[Operator] Add weight_norm op [MooreThreads] #177

TZWX-0 · 2024-08-23T06:53:25Z

No description provided.

TZWX-0 · 2024-08-23T07:36:34Z

perf of some cases on NV A100， tensor dtype is float16:

src/flag_gems/ops/weightnorm.py

src/flag_gems/__init__.py

src/flag_gems/ops/weightnorm.py

tongxin

Please simplify the implementation only considering dim is 0 or v.dim() - 1.

tongxin · 2024-08-28T04:13:04Z

It seems that there's an issue with the weight_norm in PyTorch. For the same input, the output results for float16 and float32 are completely different, likely due to a broadcasting problem. Based on the formula, the correct results should match those produced by the half (float16) implementation. Moreover, for float32, the broadcasting logic behaves strangely, with different dimensions leading to inconsistent broadcasting behavior.

For instance:

When v shape is (2, 1, 1) and g shape is (2, 2, 2), With dim = 0, the output shape is (2, 1, 1). With dim = 1, the output shape is (2, 2, 2).
import torch

v = torch.ones([2, 2], dtype=torch.float16).to("cuda")
g = torch.tensor([1, 2, 3, 4], dtype=torch.float16).to("cuda").reshape(2, 2)
golden_output = torch._weight_norm(v, g, dim = 0)
print(golden_output)


v = torch.ones([2, 2], dtype=torch.float32).to("cuda")
g = torch.tensor([1, 2, 3, 4], dtype=torch.float32).to("cuda").reshape(2, 2)
golden_output = torch._weight_norm(v, g, dim = 0)
print(golden_output)
output is
tensor([[0.7070, 1.4141],
        [2.1211, 2.8281]], device='cuda:0', dtype=torch.float16)
tensor([[0.7071, 0.7071],
        [1.4142, 1.4142]], device='cuda:0')

g is supposed to be a scalar factor for dim dimensions. For instance if dim is 0, g.shape should be something like [1, N].

tests/test_reduction_ops.py

tongxin · 2024-09-25T07:18:00Z

src/flag_gems/ops/weightnorm.py

+        v_value = tl.load(v + row_offset * N + col_offset, mask=mask)
+        v_block += v_value * v_value
+
+    normalized = tl.sqrt(tl.sum(v_block, axis=1) + eps)
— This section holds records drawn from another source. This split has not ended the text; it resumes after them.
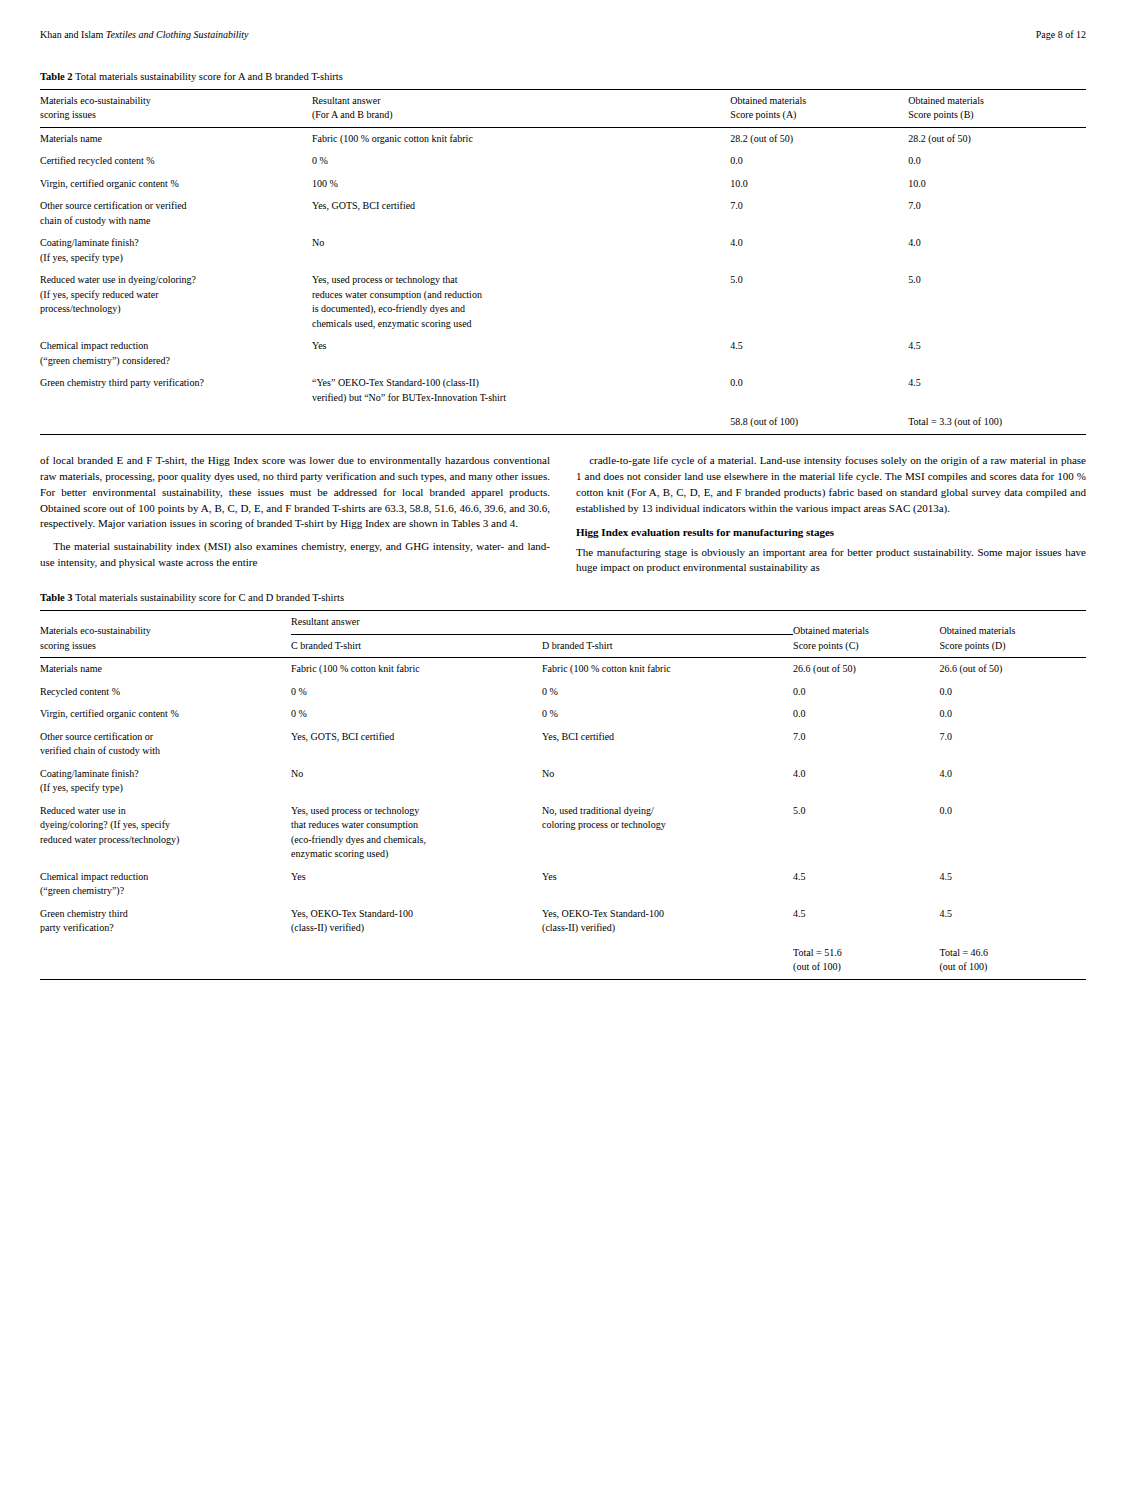Khan and Islam Textiles and Clothing Sustainability
Page 8 of 12
Table 2 Total materials sustainability score for A and B branded T-shirts
| Materials eco-sustainability scoring issues | Resultant answer (For A and B brand) | Obtained materials Score points (A) | Obtained materials Score points (B) |
| --- | --- | --- | --- |
| Materials name | Fabric (100 % organic cotton knit fabric | 28.2 (out of 50) | 28.2 (out of 50) |
| Certified recycled content % | 0 % | 0.0 | 0.0 |
| Virgin, certified organic content % | 100 % | 10.0 | 10.0 |
| Other source certification or verified chain of custody with name | Yes, GOTS, BCI certified | 7.0 | 7.0 |
| Coating/laminate finish? (If yes, specify type) | No | 4.0 | 4.0 |
| Reduced water use in dyeing/coloring? (If yes, specify reduced water process/technology) | Yes, used process or technology that reduces water consumption (and reduction is documented), eco-friendly dyes and chemicals used, enzymatic scoring used | 5.0 | 5.0 |
| Chemical impact reduction (“green chemistry”) considered? | Yes | 4.5 | 4.5 |
| Green chemistry third party verification? | “Yes” OEKO-Tex Standard-100 (class-II) verified) but “No” for BUTex-Innovation T-shirt | 0.0 | 4.5 |
| | | 58.8 (out of 100) | Total = 3.3 (out of 100) |
of local branded E and F T-shirt, the Higg Index score was lower due to environmentally hazardous conventional raw materials, processing, poor quality dyes used, no third party verification and such types, and many other issues. For better environmental sustainability, these issues must be addressed for local branded apparel products. Obtained score out of 100 points by A, B, C, D, E, and F branded T-shirts are 63.3, 58.8, 51.6, 46.6, 39.6, and 30.6, respectively. Major variation issues in scoring of branded T-shirt by Higg Index are shown in Tables 3 and 4.
The material sustainability index (MSI) also examines chemistry, energy, and GHG intensity, water- and land-use intensity, and physical waste across the entire
cradle-to-gate life cycle of a material. Land-use intensity focuses solely on the origin of a raw material in phase 1 and does not consider land use elsewhere in the material life cycle. The MSI compiles and scores data for 100 % cotton knit (For A, B, C, D, E, and F branded products) fabric based on standard global survey data compiled and established by 13 individual indicators within the various impact areas SAC (2013a).
Higg Index evaluation results for manufacturing stages
The manufacturing stage is obviously an important area for better product sustainability. Some major issues have huge impact on product environmental sustainability as
Table 3 Total materials sustainability score for C and D branded T-shirts
| Materials eco-sustainability scoring issues | Resultant answer | Obtained materials Score points (C) | Obtained materials Score points (D) |
| --- | --- | --- | --- |
| C branded T-shirt | D branded T-shirt |
| Materials name | Fabric (100 % cotton knit fabric | Fabric (100 % cotton knit fabric | 26.6 (out of 50) | 26.6 (out of 50) |
| Recycled content % | 0 % | 0 % | 0.0 | 0.0 |
| Virgin, certified organic content % | 0 % | 0 % | 0.0 | 0.0 |
| Other source certification or verified chain of custody with | Yes, GOTS, BCI certified | Yes, BCI certified | 7.0 | 7.0 |
| Coating/laminate finish? (If yes, specify type) | No | No | 4.0 | 4.0 |
| Reduced water use in dyeing/coloring? (If yes, specify reduced water process/technology) | Yes, used process or technology that reduces water consumption (eco-friendly dyes and chemicals, enzymatic scoring used) | No, used traditional dyeing/ coloring process or technology | 5.0 | 0.0 |
| Chemical impact reduction (“green chemistry”)? | Yes | Yes | 4.5 | 4.5 |
| Green chemistry third party verification? | Yes, OEKO-Tex Standard-100 (class-II) verified) | Yes, OEKO-Tex Standard-100 (class-II) verified) | 4.5 | 4.5 |
| | | | Total = 51.6 (out of 100) | Total = 46.6 (out of 100) |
I think we should be reducing on the first dimension, ie., axis=0

v_block is stored in row-major order, so I perform the sum along the rows regardless of whether the reduction dimension is the first or last (xy index will be permuted for last). The test encountered an error because REDUCTION_SHAPES = (200, 40999, 3) and dim = 1 is not supported for weight normalization; this issue has now been resolved.
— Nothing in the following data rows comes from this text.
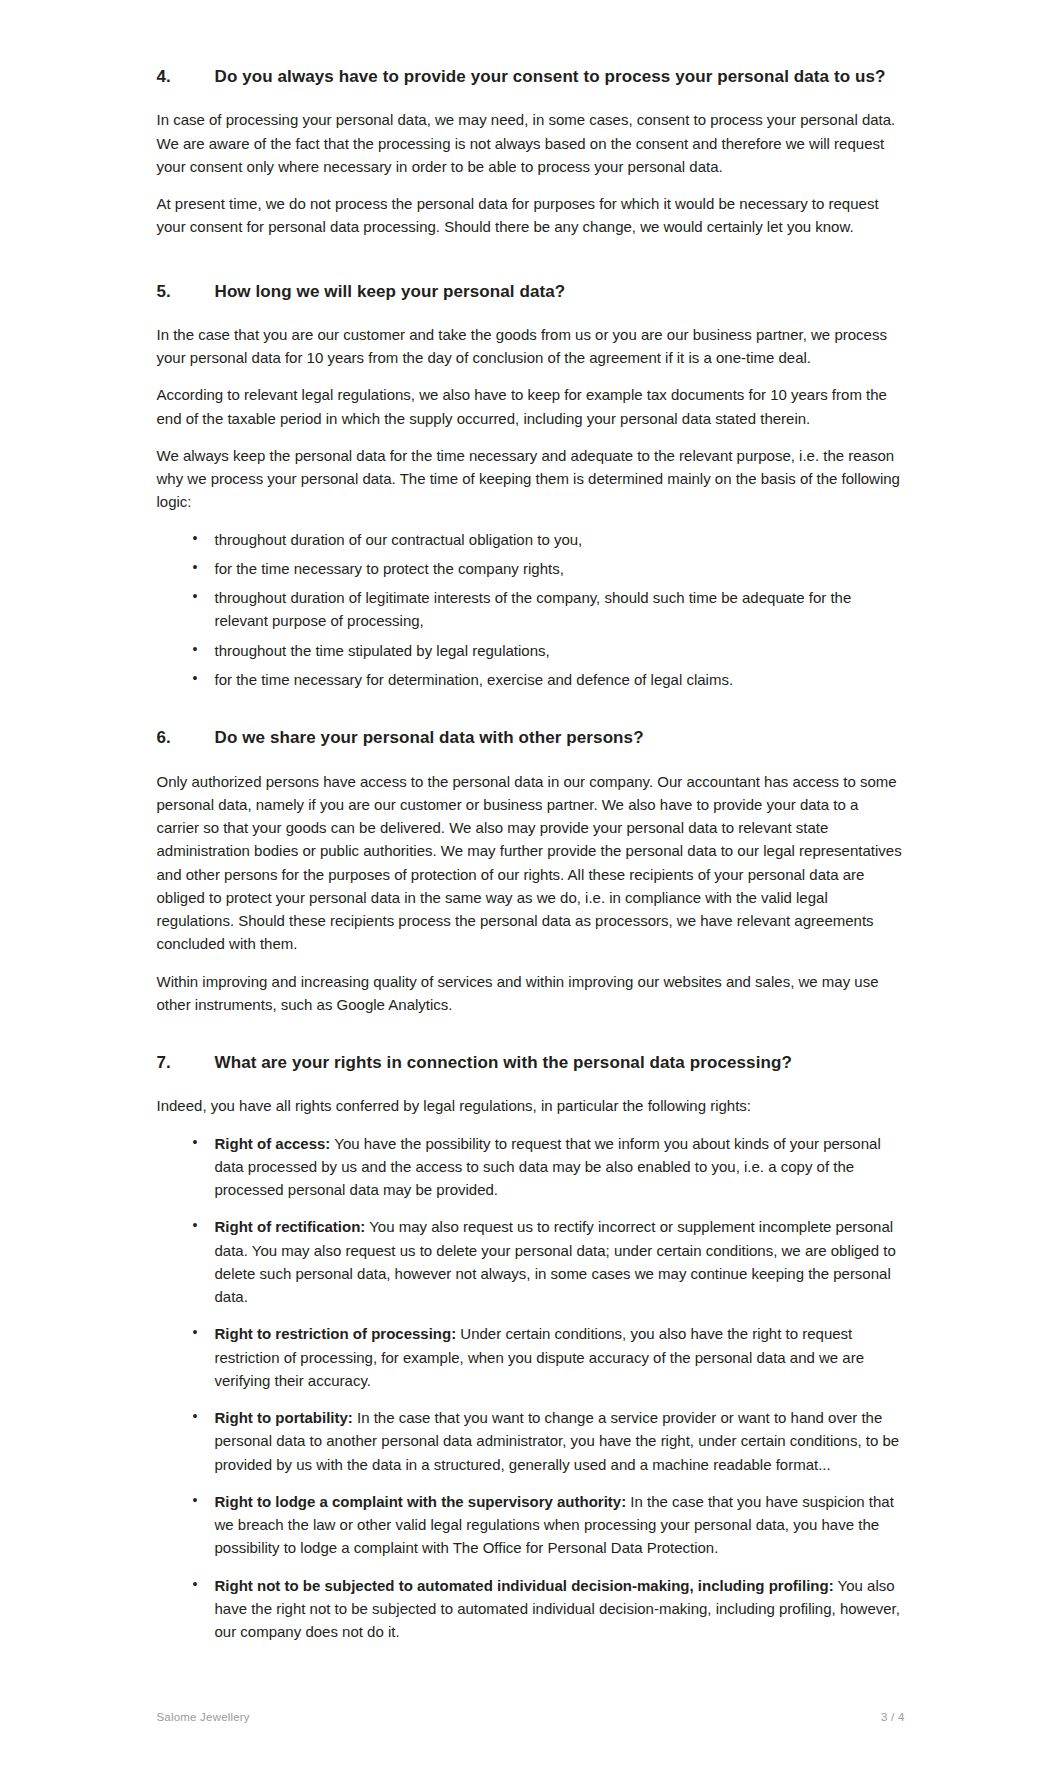4. Do you always have to provide your consent to process your personal data to us?
In case of processing your personal data, we may need, in some cases, consent to process your personal data. We are aware of the fact that the processing is not always based on the consent and therefore we will request your consent only where necessary in order to be able to process your personal data.
At present time, we do not process the personal data for purposes for which it would be necessary to request your consent for personal data processing. Should there be any change, we would certainly let you know.
5. How long we will keep your personal data?
In the case that you are our customer and take the goods from us or you are our business partner, we process your personal data for 10 years from the day of conclusion of the agreement if it is a one-time deal.
According to relevant legal regulations, we also have to keep for example tax documents for 10 years from the end of the taxable period in which the supply occurred, including your personal data stated therein.
We always keep the personal data for the time necessary and adequate to the relevant purpose, i.e. the reason why we process your personal data. The time of keeping them is determined mainly on the basis of the following logic:
throughout duration of our contractual obligation to you,
for the time necessary to protect the company rights,
throughout duration of legitimate interests of the company, should such time be adequate for the relevant purpose of processing,
throughout the time stipulated by legal regulations,
for the time necessary for determination, exercise and defence of legal claims.
6. Do we share your personal data with other persons?
Only authorized persons have access to the personal data in our company. Our accountant has access to some personal data, namely if you are our customer or business partner. We also have to provide your data to a carrier so that your goods can be delivered. We also may provide your personal data to relevant state administration bodies or public authorities. We may further provide the personal data to our legal representatives and other persons for the purposes of protection of our rights. All these recipients of your personal data are obliged to protect your personal data in the same way as we do, i.e. in compliance with the valid legal regulations. Should these recipients process the personal data as processors, we have relevant agreements concluded with them.
Within improving and increasing quality of services and within improving our websites and sales, we may use other instruments, such as Google Analytics.
7. What are your rights in connection with the personal data processing?
Indeed, you have all rights conferred by legal regulations, in particular the following rights:
Right of access: You have the possibility to request that we inform you about kinds of your personal data processed by us and the access to such data may be also enabled to you, i.e. a copy of the processed personal data may be provided.
Right of rectification: You may also request us to rectify incorrect or supplement incomplete personal data. You may also request us to delete your personal data; under certain conditions, we are obliged to delete such personal data, however not always, in some cases we may continue keeping the personal data.
Right to restriction of processing: Under certain conditions, you also have the right to request restriction of processing, for example, when you dispute accuracy of the personal data and we are verifying their accuracy.
Right to portability: In the case that you want to change a service provider or want to hand over the personal data to another personal data administrator, you have the right, under certain conditions, to be provided by us with the data in a structured, generally used and a machine readable format...
Right to lodge a complaint with the supervisory authority: In the case that you have suspicion that we breach the law or other valid legal regulations when processing your personal data, you have the possibility to lodge a complaint with The Office for Personal Data Protection.
Right not to be subjected to automated individual decision-making, including profiling: You also have the right not to be subjected to automated individual decision-making, including profiling, however, our company does not do it.
Salome Jewellery 3 / 4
Reducing on dim 1 is only correct provided the inputs are transposed up front. It looks like that's not the case in WeightNorm.forward. Can we further verify that?

If reduction occurs in the error dimension, the result will definitely be different compared to the golden reference, but currently, they are consistent. The transpose occurs within the kernel, where threads load the number in the row direction from global, but store it in the column direction of v_block.
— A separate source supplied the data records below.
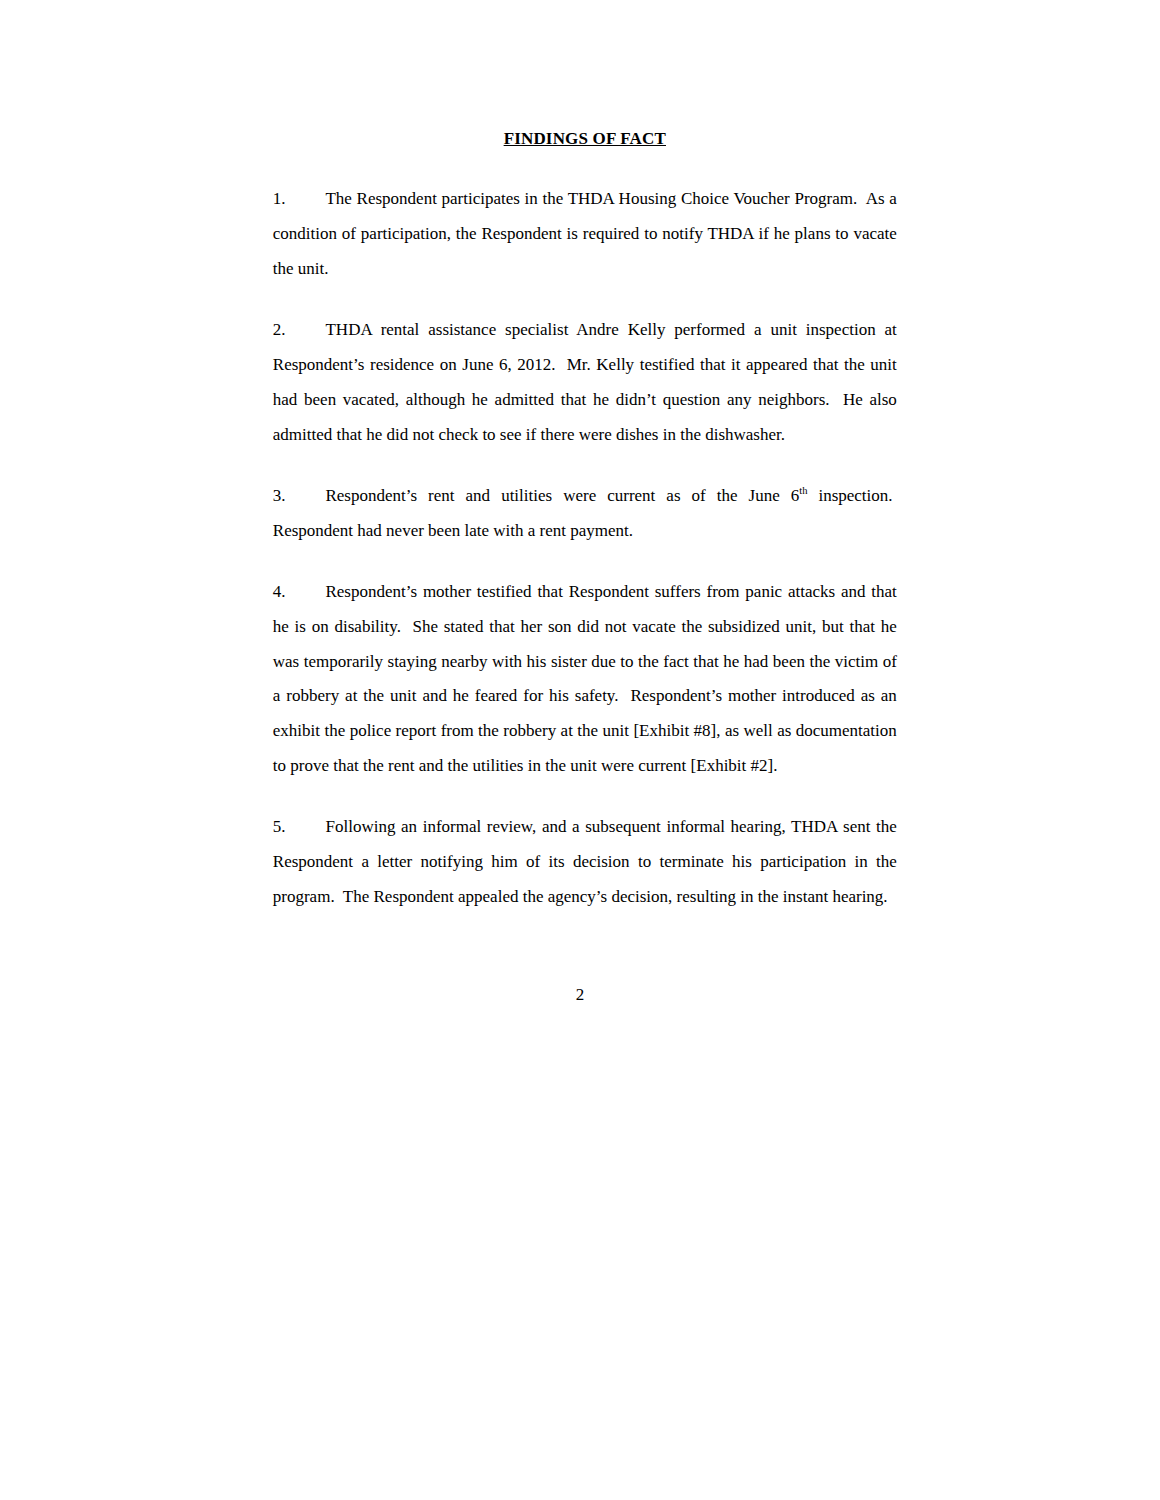FINDINGS OF FACT
1. The Respondent participates in the THDA Housing Choice Voucher Program. As a condition of participation, the Respondent is required to notify THDA if he plans to vacate the unit.
2. THDA rental assistance specialist Andre Kelly performed a unit inspection at Respondent’s residence on June 6, 2012. Mr. Kelly testified that it appeared that the unit had been vacated, although he admitted that he didn’t question any neighbors. He also admitted that he did not check to see if there were dishes in the dishwasher.
3. Respondent’s rent and utilities were current as of the June 6th inspection. Respondent had never been late with a rent payment.
4. Respondent’s mother testified that Respondent suffers from panic attacks and that he is on disability. She stated that her son did not vacate the subsidized unit, but that he was temporarily staying nearby with his sister due to the fact that he had been the victim of a robbery at the unit and he feared for his safety. Respondent’s mother introduced as an exhibit the police report from the robbery at the unit [Exhibit #8], as well as documentation to prove that the rent and the utilities in the unit were current [Exhibit #2].
5. Following an informal review, and a subsequent informal hearing, THDA sent the Respondent a letter notifying him of its decision to terminate his participation in the program. The Respondent appealed the agency’s decision, resulting in the instant hearing.
2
M = v.shape[0] N = math.prod(v.shape[1:]) grid = lambda META: (triton.cdiv(M, META["BLOCK_ROW_SIZE"]),)

Above is the blocking scheme in the code, where M is the reduction dim size. It's clear the reduction axis is split. I don't see how transpose could be done in the kernel...

in the kernel

// for reduce dim is first tx = tl.arange(0, BLOCK_COL_SIZE)[None, :] v_block = tl.zeros([BLOCK_ROW_SIZE, BLOCK_COL_SIZE], dtype=tl.float32) // for reduce dim is last ty = tl.arange(0, BLOCK_ROW_SIZE)[None, :] v_block = tl.zeros([BLOCK_COL_SIZE, BLOCK_ROW_SIZE], dtype=tl.float32)

how about you verify this with a simple instance, for example reduce shape = (2, 2). if reduce dim is wrong in the kernel, the result will not consistent with golden

My bad... I took for granted that the input dim is the dimension to be contracted off..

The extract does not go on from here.